Aim of the exercise: Please set out the material as a Markdown table with the columns "Row" and "Line", from the start of the material through the line containing "Shown: h=11 m=36 s=37". Give each line its own numbered row, and leave out blank lines.

Material:

──────

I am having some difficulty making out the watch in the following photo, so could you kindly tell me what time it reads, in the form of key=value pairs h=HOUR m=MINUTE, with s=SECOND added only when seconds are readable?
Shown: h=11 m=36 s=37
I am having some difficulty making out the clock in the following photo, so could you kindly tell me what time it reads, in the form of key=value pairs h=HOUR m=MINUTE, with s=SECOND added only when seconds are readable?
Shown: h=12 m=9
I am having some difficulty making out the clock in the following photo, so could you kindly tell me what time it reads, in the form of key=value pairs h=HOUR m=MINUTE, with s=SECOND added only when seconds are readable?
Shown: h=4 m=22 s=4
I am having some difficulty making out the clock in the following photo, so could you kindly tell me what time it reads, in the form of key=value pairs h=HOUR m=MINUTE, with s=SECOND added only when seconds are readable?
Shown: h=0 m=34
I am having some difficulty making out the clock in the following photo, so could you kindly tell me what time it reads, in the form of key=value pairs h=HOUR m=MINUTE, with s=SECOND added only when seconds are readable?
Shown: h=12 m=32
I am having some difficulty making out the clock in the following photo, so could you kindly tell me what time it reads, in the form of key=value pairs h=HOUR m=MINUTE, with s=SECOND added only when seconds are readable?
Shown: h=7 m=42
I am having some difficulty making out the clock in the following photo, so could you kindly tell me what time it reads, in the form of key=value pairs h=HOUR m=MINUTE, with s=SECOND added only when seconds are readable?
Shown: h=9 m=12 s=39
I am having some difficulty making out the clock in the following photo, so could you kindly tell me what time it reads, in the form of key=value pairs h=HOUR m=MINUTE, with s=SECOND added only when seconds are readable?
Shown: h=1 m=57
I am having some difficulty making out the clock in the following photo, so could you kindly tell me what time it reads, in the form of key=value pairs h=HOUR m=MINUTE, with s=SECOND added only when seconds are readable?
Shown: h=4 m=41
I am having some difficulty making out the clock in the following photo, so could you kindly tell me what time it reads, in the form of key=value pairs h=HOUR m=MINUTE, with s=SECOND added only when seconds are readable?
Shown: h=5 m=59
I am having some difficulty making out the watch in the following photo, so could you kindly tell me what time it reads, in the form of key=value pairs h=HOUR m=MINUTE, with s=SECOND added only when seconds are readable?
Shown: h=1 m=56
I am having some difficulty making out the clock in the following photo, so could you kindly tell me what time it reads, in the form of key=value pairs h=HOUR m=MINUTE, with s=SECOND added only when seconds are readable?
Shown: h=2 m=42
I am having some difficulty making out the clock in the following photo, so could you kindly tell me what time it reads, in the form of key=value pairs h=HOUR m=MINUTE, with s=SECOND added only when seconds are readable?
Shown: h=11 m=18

──────

Full solution:
| Row | Line |
|---|---|
| 1 | I am having some difficulty making out the watch in the following photo, so could you kindly tell me what time it reads, in the form of key=value pairs h=HOUR m=MINUTE, with s=SECOND added only when seconds are readable? |
| 2 | Shown: h=11 m=36 s=37 |